*Exercise brief*
Below are the entries; give again exactly the lines from the one mentioning "Explore Topics" through the one mentioning "The Case for Capping", inclusive.

(Input)

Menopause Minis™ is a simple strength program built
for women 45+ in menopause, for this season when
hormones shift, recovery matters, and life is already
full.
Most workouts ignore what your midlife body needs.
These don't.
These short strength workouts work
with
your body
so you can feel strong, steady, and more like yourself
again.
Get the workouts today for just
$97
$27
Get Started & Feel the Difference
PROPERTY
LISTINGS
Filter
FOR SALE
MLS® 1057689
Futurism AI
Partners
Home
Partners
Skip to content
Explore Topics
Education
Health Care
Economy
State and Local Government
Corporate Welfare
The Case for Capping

(End Input)
(Input)

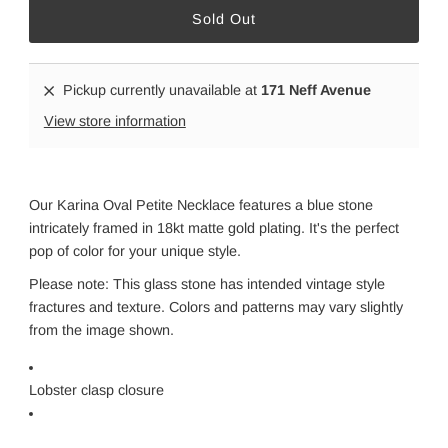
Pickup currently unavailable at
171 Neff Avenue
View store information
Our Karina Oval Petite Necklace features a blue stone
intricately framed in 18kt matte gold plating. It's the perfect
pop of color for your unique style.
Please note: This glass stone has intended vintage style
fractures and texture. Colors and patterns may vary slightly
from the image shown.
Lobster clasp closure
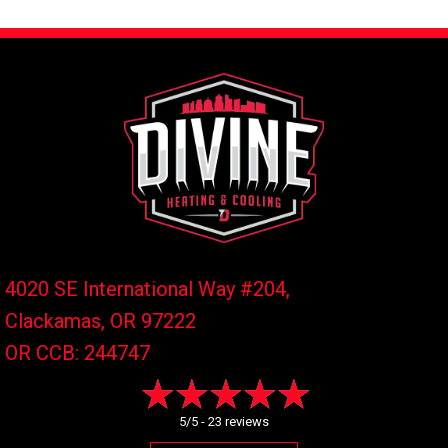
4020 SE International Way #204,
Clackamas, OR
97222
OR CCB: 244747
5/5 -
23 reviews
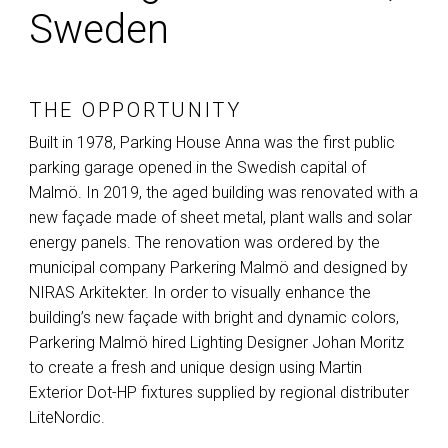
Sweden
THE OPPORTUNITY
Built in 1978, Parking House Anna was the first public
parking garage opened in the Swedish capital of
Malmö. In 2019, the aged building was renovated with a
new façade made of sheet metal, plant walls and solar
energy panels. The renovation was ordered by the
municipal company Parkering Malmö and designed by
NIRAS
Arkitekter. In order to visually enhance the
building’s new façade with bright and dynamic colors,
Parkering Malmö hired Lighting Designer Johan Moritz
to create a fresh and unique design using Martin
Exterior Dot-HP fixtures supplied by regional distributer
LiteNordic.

(End Input)

*Result for this exercise*
Explore Topics
Education
Health Care
Economy
State and Local Government
Corporate Welfare
The Case for Capping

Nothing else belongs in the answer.